◆ **Problem statement**: Of the entries below, return exactly those lines that fall between the one containing "X0186785Y0105919D01*" and the one containing "X0178802Y0113450D01*", the two end lines included.

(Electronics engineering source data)
━━━━━━━━━━━━━━━━

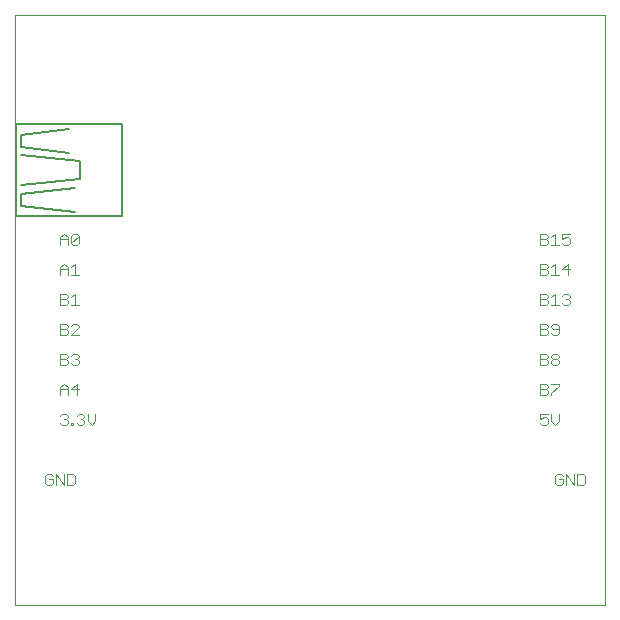
<source format=gbo>
G75*
%MOIN*%
%OFA0B0*%
%FSLAX25Y25*%
%IPPOS*%
%LPD*%
%AMOC8*
5,1,8,0,0,1.08239X$1,22.5*
%
%ADD10C,0.00000*%
%ADD11C,0.00300*%
%ADD12C,0.00500*%
D10*
X0001800Y0003300D02*
X0001800Y0200150D01*
X0198650Y0200150D01*
X0198650Y0003300D01*
X0001800Y0003300D01*
D11*
X0012567Y0043450D02*
X0011950Y0044067D01*
X0011950Y0046536D01*
X0012567Y0047153D01*
X0013802Y0047153D01*
X0014419Y0046536D01*
X0014419Y0045302D02*
X0013184Y0045302D01*
X0014419Y0045302D02*
X0014419Y0044067D01*
X0013802Y0043450D01*
X0012567Y0043450D01*
X0015633Y0043450D02*
X0015633Y0047153D01*
X0018102Y0043450D01*
X0018102Y0047153D01*
X0019316Y0047153D02*
X0021168Y0047153D01*
X0021785Y0046536D01*
X0021785Y0044067D01*
X0021168Y0043450D01*
X0019316Y0043450D01*
X0019316Y0047153D01*
X0018802Y0063450D02*
X0017567Y0063450D01*
X0016950Y0064067D01*
X0018184Y0065302D02*
X0018802Y0065302D01*
X0019419Y0064684D01*
X0019419Y0064067D01*
X0018802Y0063450D01*
X0020633Y0063450D02*
X0021250Y0063450D01*
X0021250Y0064067D01*
X0020633Y0064067D01*
X0020633Y0063450D01*
X0022475Y0064067D02*
X0023092Y0063450D01*
X0024326Y0063450D01*
X0024943Y0064067D01*
X0024943Y0064684D01*
X0024326Y0065302D01*
X0023709Y0065302D01*
X0024326Y0065302D02*
X0024943Y0065919D01*
X0024943Y0066536D01*
X0024326Y0067153D01*
X0023092Y0067153D01*
X0022475Y0066536D01*
X0019419Y0066536D02*
X0019419Y0065919D01*
X0018802Y0065302D01*
X0019419Y0066536D02*
X0018802Y0067153D01*
X0017567Y0067153D01*
X0016950Y0066536D01*
X0016950Y0073450D02*
X0016950Y0075919D01*
X0018184Y0077153D01*
X0019419Y0075919D01*
X0019419Y0073450D01*
X0019419Y0075302D02*
X0016950Y0075302D01*
X0020633Y0075302D02*
X0023102Y0075302D01*
X0022485Y0077153D02*
X0022485Y0073450D01*
X0020633Y0075302D02*
X0022485Y0077153D01*
X0022485Y0083450D02*
X0021250Y0083450D01*
X0020633Y0084067D01*
X0019419Y0084067D02*
X0019419Y0084684D01*
X0018802Y0085302D01*
X0016950Y0085302D01*
X0016950Y0087153D02*
X0016950Y0083450D01*
X0018802Y0083450D01*
X0019419Y0084067D01*
X0018802Y0085302D02*
X0019419Y0085919D01*
X0019419Y0086536D01*
X0018802Y0087153D01*
X0016950Y0087153D01*
X0020633Y0086536D02*
X0021250Y0087153D01*
X0022485Y0087153D01*
X0023102Y0086536D01*
X0023102Y0085919D01*
X0022485Y0085302D01*
X0023102Y0084684D01*
X0023102Y0084067D01*
X0022485Y0083450D01*
X0022485Y0085302D02*
X0021868Y0085302D01*
X0023102Y0093450D02*
X0020633Y0093450D01*
X0023102Y0095919D01*
X0023102Y0096536D01*
X0022485Y0097153D01*
X0021250Y0097153D01*
X0020633Y0096536D01*
X0019419Y0096536D02*
X0018802Y0097153D01*
X0016950Y0097153D01*
X0016950Y0093450D01*
X0018802Y0093450D01*
X0019419Y0094067D01*
X0019419Y0094684D01*
X0018802Y0095302D01*
X0016950Y0095302D01*
X0018802Y0095302D02*
X0019419Y0095919D01*
X0019419Y0096536D01*
X0018802Y0103450D02*
X0016950Y0103450D01*
X0016950Y0107153D01*
X0018802Y0107153D01*
X0019419Y0106536D01*
X0019419Y0105919D01*
X0018802Y0105302D01*
X0016950Y0105302D01*
X0018802Y0105302D02*
X0019419Y0104684D01*
X0019419Y0104067D01*
X0018802Y0103450D01*
X0020633Y0103450D02*
X0023102Y0103450D01*
X0021868Y0103450D02*
X0021868Y0107153D01*
X0020633Y0105919D01*
X0020633Y0113450D02*
X0023102Y0113450D01*
X0021868Y0113450D02*
X0021868Y0117153D01*
X0020633Y0115919D01*
X0019419Y0115919D02*
X0019419Y0113450D01*
X0019419Y0115302D02*
X0016950Y0115302D01*
X0016950Y0115919D02*
X0018184Y0117153D01*
X0019419Y0115919D01*
X0016950Y0115919D02*
X0016950Y0113450D01*
X0016950Y0123450D02*
X0016950Y0125919D01*
X0018184Y0127153D01*
X0019419Y0125919D01*
X0019419Y0123450D01*
X0020633Y0124067D02*
X0020633Y0126536D01*
X0021250Y0127153D01*
X0022485Y0127153D01*
X0023102Y0126536D01*
X0020633Y0124067D01*
X0021250Y0123450D01*
X0022485Y0123450D01*
X0023102Y0124067D01*
X0023102Y0126536D01*
X0019419Y0125302D02*
X0016950Y0125302D01*
X0026158Y0067153D02*
X0026158Y0064684D01*
X0027392Y0063450D01*
X0028627Y0064684D01*
X0028627Y0067153D01*
X0176950Y0067153D02*
X0176950Y0065302D01*
X0178184Y0065919D01*
X0178802Y0065919D01*
X0179419Y0065302D01*
X0179419Y0064067D01*
X0178802Y0063450D01*
X0177567Y0063450D01*
X0176950Y0064067D01*
X0176950Y0067153D02*
X0179419Y0067153D01*
X0180633Y0067153D02*
X0180633Y0064684D01*
X0181868Y0063450D01*
X0183102Y0064684D01*
X0183102Y0067153D01*
X0180633Y0073450D02*
X0180633Y0074067D01*
X0183102Y0076536D01*
X0183102Y0077153D01*
X0180633Y0077153D01*
X0179419Y0076536D02*
X0179419Y0075919D01*
X0178802Y0075302D01*
X0176950Y0075302D01*
X0176950Y0077153D02*
X0176950Y0073450D01*
X0178802Y0073450D01*
X0179419Y0074067D01*
X0179419Y0074684D01*
X0178802Y0075302D01*
X0179419Y0076536D02*
X0178802Y0077153D01*
X0176950Y0077153D01*
X0176950Y0083450D02*
X0178802Y0083450D01*
X0179419Y0084067D01*
X0179419Y0084684D01*
X0178802Y0085302D01*
X0176950Y0085302D01*
X0176950Y0087153D02*
X0176950Y0083450D01*
X0178802Y0085302D02*
X0179419Y0085919D01*
X0179419Y0086536D01*
X0178802Y0087153D01*
X0176950Y0087153D01*
X0180633Y0086536D02*
X0180633Y0085919D01*
X0181250Y0085302D01*
X0182485Y0085302D01*
X0183102Y0084684D01*
X0183102Y0084067D01*
X0182485Y0083450D01*
X0181250Y0083450D01*
X0180633Y0084067D01*
X0180633Y0084684D01*
X0181250Y0085302D01*
X0182485Y0085302D02*
X0183102Y0085919D01*
X0183102Y0086536D01*
X0182485Y0087153D01*
X0181250Y0087153D01*
X0180633Y0086536D01*
X0181250Y0093450D02*
X0182485Y0093450D01*
X0183102Y0094067D01*
X0183102Y0096536D01*
X0182485Y0097153D01*
X0181250Y0097153D01*
X0180633Y0096536D01*
X0180633Y0095919D01*
X0181250Y0095302D01*
X0183102Y0095302D01*
X0181250Y0093450D02*
X0180633Y0094067D01*
X0179419Y0094067D02*
X0179419Y0094684D01*
X0178802Y0095302D01*
X0176950Y0095302D01*
X0176950Y0097153D02*
X0176950Y0093450D01*
X0178802Y0093450D01*
X0179419Y0094067D01*
X0178802Y0095302D02*
X0179419Y0095919D01*
X0179419Y0096536D01*
X0178802Y0097153D01*
X0176950Y0097153D01*
X0176950Y0103450D02*
X0178802Y0103450D01*
X0179419Y0104067D01*
X0179419Y0104684D01*
X0178802Y0105302D01*
X0176950Y0105302D01*
X0176950Y0107153D02*
X0176950Y0103450D01*
X0178802Y0105302D02*
X0179419Y0105919D01*
X0179419Y0106536D01*
X0178802Y0107153D01*
X0176950Y0107153D01*
X0180633Y0105919D02*
X0181868Y0107153D01*
X0181868Y0103450D01*
X0183102Y0103450D02*
X0180633Y0103450D01*
X0184316Y0104067D02*
X0184933Y0103450D01*
X0186168Y0103450D01*
X0186785Y0104067D01*
X0186785Y0104684D01*
X0186168Y0105302D01*
X0185551Y0105302D01*
X0186168Y0105302D02*
X0186785Y0105919D01*
X0186785Y0106536D01*
X0186168Y0107153D01*
X0184933Y0107153D01*
X0184316Y0106536D01*
X0183102Y0113450D02*
X0180633Y0113450D01*
X0181868Y0113450D02*
X0181868Y0117153D01*
X0180633Y0115919D01*
X0179419Y0115919D02*
X0178802Y0115302D01*
X0176950Y0115302D01*
X0176950Y0117153D02*
X0176950Y0113450D01*
X0178802Y0113450D01*
X0179419Y0114067D01*
X0179419Y0114684D01*
X0178802Y0115302D01*
X0179419Y0115919D02*
X0179419Y0116536D01*
X0178802Y0117153D01*
X0176950Y0117153D01*
X0176950Y0123450D02*
X0178802Y0123450D01*
X0179419Y0124067D01*
X0179419Y0124684D01*
X0178802Y0125302D01*
X0176950Y0125302D01*
X0176950Y0127153D02*
X0176950Y0123450D01*
X0178802Y0125302D02*
X0179419Y0125919D01*
X0179419Y0126536D01*
X0178802Y0127153D01*
X0176950Y0127153D01*
X0180633Y0125919D02*
X0181868Y0127153D01*
X0181868Y0123450D01*
X0183102Y0123450D02*
X0180633Y0123450D01*
X0184316Y0124067D02*
X0184933Y0123450D01*
X0186168Y0123450D01*
X0186785Y0124067D01*
X0186785Y0125302D01*
X0186168Y0125919D01*
X0185551Y0125919D01*
X0184316Y0125302D01*
X0184316Y0127153D01*
X0186785Y0127153D01*
X0186168Y0117153D02*
X0184316Y0115302D01*
X0186785Y0115302D01*
X0186168Y0117153D02*
X0186168Y0113450D01*
X0185633Y0047153D02*
X0188102Y0043450D01*
X0188102Y0047153D01*
X0189316Y0047153D02*
X0191168Y0047153D01*
X0191785Y0046536D01*
X0191785Y0044067D01*
X0191168Y0043450D01*
X0189316Y0043450D01*
X0189316Y0047153D01*
X0185633Y0047153D02*
X0185633Y0043450D01*
X0184419Y0044067D02*
X0184419Y0045302D01*
X0183184Y0045302D01*
X0181950Y0046536D02*
X0181950Y0044067D01*
X0182567Y0043450D01*
X0183802Y0043450D01*
X0184419Y0044067D01*
X0184419Y0046536D02*
X0183802Y0047153D01*
X0182567Y0047153D01*
X0181950Y0046536D01*
D12*
X0037469Y0132946D02*
X0002036Y0132946D01*
X0002036Y0163654D01*
X0037469Y0163654D01*
X0037469Y0132946D01*
X0023690Y0145347D02*
X0004005Y0143379D01*
X0004005Y0140426D02*
X0021721Y0142394D01*
X0023690Y0145347D02*
X0023690Y0151253D01*
X0004005Y0153221D01*
X0004005Y0156174D02*
X0019753Y0154206D01*
X0019753Y0162080D02*
X0004005Y0160111D01*
X0004005Y0156174D01*
X0004005Y0140426D02*
X0004005Y0136489D01*
X0021721Y0134520D01*
M02*

</source>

━━━━━━━━━━━━━━━━

◆ **The completed task**:
X0186785Y0105919D01*
X0186785Y0106536D01*
X0186168Y0107153D01*
X0184933Y0107153D01*
X0184316Y0106536D01*
X0183102Y0113450D02*
X0180633Y0113450D01*
X0181868Y0113450D02*
X0181868Y0117153D01*
X0180633Y0115919D01*
X0179419Y0115919D02*
X0178802Y0115302D01*
X0176950Y0115302D01*
X0176950Y0117153D02*
X0176950Y0113450D01*
X0178802Y0113450D01*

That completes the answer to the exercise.